Extracted material =>
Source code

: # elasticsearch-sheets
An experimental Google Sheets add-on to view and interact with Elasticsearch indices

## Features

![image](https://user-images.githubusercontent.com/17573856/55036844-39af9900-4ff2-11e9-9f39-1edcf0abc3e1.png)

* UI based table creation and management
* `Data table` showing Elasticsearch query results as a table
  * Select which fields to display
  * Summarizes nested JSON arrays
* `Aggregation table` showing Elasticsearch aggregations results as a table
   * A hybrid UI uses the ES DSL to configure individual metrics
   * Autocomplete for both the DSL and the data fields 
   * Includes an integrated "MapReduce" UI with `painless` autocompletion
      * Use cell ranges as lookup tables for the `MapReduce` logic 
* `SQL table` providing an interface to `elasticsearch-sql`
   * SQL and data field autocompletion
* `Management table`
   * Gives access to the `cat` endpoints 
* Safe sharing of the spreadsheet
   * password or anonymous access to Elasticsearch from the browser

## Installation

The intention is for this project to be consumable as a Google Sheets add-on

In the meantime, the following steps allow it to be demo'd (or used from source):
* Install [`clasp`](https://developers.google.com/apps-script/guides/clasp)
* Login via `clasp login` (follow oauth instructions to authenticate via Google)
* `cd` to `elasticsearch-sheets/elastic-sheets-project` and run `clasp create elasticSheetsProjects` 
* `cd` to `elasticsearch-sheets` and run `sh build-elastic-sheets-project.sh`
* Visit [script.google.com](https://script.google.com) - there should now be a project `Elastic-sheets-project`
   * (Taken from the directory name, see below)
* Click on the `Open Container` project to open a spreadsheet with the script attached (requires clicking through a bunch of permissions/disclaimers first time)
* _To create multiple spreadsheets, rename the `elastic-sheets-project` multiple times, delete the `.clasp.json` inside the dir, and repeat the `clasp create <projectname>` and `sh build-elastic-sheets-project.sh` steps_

Instructions for the task => Set down, unchanged, the lines from the line with "creation and management" to the line with "aggregations results as a table", both included.

Output of the exercise =>
* UI based table creation and management
* `Data table` showing Elasticsearch query results as a table
  * Select which fields to display
  * Summarizes nested JSON arrays
* `Aggregation table` showing Elasticsearch aggregations results as a table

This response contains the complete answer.